Carlos
Drummond de Andrade escreveu em sua obra mais bem elaborada “A Rosa do Povo” um
poema chamado Anoitecer que fala sobre o medo. È um poema de reflexão
existencialista que trata de temas relativos à solidão, à angústia, à
incomunicabilidade entre seres humanos. Dentro da Rosa do Povo, que é uma obra
de visão redentora, este é um poema pessimista. Fala de um estado de coisas que
não se sustém mais. Algo pertencente a um passado talvez não tão longínquo e que
fornecia abrigo e sustentação. Algo conhecido, passível de ser entendido,
amigável. Hora, diz o poeta, em que o sino toca, em que o pássaro voa, hora de
descanso, hora de delicadeza, gasalho, sombra, silêncio...
Mas as coisas
mudaram. Não há mais sinos, há muito se foram os pássaros; o descanso vem tarde
e o poeta duvida se há espaço para delicadeza no mundo. O som de sinos foi
substituído pelas buzinas, pelas sirenes roucas, pelos apitos; os pássaros não
retornam mais, as multidões compactas, sem forma, impregnam o lajedo; os corpos
não pedem sono. Pedem paz, morte, mergulho no poço. Agora é a hora dos corvos,
bicando o passado, o futuro, condenando o eu-lírico ao degredo. Neste mundo de
antíteses, nesta substituição do conhecido e protetor para o desconhecido e
amedrontador só resta ao poeta ter medo. O mundo anoiteceu, o futuro não
traz possibilidades. Desta hora, ele diz, tenho medo.

__Conjunto de dados__:

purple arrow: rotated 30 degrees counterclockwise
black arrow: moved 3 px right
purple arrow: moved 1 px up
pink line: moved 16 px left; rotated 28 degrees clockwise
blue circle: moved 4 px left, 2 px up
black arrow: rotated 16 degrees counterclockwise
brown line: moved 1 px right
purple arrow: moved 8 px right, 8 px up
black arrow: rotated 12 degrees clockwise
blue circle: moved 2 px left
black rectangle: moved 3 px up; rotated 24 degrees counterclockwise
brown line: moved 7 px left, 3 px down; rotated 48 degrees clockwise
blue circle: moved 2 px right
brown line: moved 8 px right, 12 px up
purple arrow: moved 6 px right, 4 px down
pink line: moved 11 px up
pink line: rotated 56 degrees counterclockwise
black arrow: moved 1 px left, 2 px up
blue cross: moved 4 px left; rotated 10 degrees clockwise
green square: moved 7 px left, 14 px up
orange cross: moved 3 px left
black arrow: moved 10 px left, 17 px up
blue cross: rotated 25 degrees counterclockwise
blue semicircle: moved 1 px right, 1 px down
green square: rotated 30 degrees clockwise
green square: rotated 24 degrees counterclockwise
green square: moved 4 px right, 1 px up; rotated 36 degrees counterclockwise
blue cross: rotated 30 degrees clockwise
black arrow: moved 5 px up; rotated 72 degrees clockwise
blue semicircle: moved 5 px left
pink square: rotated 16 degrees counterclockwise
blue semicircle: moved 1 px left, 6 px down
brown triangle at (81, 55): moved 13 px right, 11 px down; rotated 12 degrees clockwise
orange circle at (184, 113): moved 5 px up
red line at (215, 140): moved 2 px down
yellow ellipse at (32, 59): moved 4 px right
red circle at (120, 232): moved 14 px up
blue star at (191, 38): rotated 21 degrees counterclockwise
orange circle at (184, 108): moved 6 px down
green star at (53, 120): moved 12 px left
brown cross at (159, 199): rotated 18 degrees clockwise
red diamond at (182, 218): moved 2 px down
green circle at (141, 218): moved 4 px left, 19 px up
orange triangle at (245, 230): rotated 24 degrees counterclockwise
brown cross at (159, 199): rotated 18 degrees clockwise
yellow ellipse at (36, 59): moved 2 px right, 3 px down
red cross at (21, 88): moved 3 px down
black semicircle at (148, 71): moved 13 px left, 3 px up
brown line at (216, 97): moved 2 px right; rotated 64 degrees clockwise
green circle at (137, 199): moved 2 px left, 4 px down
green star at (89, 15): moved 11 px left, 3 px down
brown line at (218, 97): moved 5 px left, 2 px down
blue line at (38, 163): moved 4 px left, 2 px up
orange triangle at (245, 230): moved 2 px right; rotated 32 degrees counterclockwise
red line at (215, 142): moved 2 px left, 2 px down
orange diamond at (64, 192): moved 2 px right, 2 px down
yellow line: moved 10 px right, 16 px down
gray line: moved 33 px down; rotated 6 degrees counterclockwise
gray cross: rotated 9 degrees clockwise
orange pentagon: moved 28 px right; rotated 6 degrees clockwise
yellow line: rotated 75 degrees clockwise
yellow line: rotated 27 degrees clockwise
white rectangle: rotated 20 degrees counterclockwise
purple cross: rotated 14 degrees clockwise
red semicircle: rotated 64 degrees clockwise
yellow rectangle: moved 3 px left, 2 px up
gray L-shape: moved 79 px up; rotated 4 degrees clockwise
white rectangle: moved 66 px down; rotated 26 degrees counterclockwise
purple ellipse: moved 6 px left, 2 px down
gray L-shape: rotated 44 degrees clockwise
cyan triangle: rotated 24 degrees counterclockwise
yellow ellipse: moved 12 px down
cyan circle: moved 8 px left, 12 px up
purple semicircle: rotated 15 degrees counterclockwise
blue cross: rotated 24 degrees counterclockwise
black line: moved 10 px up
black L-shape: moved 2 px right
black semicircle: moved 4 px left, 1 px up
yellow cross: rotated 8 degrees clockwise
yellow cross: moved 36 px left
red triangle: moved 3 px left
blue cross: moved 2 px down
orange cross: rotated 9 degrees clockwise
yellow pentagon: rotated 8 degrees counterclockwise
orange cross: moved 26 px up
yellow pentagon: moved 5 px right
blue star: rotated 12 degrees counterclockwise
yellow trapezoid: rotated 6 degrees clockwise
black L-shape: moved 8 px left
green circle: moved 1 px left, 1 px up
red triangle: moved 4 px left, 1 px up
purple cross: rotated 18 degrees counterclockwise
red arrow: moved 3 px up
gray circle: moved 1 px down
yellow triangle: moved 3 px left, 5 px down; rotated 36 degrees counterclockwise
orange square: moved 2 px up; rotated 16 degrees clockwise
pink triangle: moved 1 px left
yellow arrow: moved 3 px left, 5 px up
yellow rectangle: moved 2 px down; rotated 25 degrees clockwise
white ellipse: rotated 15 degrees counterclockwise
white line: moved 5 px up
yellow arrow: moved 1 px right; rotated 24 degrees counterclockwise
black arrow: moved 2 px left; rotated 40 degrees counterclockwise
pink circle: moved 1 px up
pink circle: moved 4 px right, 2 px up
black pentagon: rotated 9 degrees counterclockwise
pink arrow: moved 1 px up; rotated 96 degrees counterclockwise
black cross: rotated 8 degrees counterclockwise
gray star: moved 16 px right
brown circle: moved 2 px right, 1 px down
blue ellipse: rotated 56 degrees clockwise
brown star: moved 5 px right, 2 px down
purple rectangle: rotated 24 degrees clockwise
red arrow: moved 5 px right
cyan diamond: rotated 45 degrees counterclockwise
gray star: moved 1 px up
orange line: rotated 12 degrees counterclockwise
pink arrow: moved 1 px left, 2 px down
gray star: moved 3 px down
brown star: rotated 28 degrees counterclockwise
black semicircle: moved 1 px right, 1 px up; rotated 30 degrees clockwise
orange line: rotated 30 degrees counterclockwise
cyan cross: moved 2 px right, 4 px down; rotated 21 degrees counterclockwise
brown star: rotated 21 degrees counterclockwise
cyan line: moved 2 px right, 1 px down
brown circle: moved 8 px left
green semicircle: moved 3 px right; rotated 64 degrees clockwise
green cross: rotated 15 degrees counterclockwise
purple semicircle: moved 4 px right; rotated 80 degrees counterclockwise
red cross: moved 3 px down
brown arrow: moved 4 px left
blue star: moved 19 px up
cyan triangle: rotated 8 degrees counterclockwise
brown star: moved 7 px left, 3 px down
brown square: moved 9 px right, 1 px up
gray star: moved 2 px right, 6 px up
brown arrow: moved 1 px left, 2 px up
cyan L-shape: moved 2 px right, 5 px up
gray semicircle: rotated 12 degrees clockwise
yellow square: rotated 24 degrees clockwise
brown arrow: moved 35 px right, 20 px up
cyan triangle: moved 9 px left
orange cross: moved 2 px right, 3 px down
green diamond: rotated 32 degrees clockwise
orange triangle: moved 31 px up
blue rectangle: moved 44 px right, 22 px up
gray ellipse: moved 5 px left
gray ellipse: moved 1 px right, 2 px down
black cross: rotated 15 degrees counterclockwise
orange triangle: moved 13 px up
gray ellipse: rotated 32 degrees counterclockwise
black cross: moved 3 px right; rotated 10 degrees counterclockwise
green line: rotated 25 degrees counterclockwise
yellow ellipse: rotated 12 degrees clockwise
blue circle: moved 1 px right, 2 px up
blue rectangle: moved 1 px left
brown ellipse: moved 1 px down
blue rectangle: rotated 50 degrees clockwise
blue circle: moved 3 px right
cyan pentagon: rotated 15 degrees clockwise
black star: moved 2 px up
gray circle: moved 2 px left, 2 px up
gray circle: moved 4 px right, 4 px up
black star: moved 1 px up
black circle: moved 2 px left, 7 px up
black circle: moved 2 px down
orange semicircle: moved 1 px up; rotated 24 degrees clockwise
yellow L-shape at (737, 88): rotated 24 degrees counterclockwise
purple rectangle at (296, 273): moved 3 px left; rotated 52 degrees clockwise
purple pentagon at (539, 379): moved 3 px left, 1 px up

__Instruções do exercício__:
Reescreva em forma de lista o parágrafo do texto sobre o poema Anoitecer que começa com “Mas as coisas mudaram”, mantendo seus fatos principais.

__Resultado da tarefa__:
- Não há mais sinos: o som deles foi substituído por buzinas, sirenes roucas e apitos.
- Os pássaros se foram há muito e não retornam; multidões compactas e sem forma impregnam o lajedo.
- O descanso vem tarde, e o poeta duvida que haja espaço para delicadeza no mundo.
- Os corpos não pedem sono, e sim paz, morte, mergulho no poço.
- É a hora dos corvos, que bicam o passado e o futuro e condenam o eu-lírico ao degredo.
- Com a troca do conhecido e protetor pelo desconhecido e amedrontador, só resta ao poeta ter medo.
- O mundo anoiteceu, o futuro não traz possibilidades, e o poeta diz ter medo desta hora.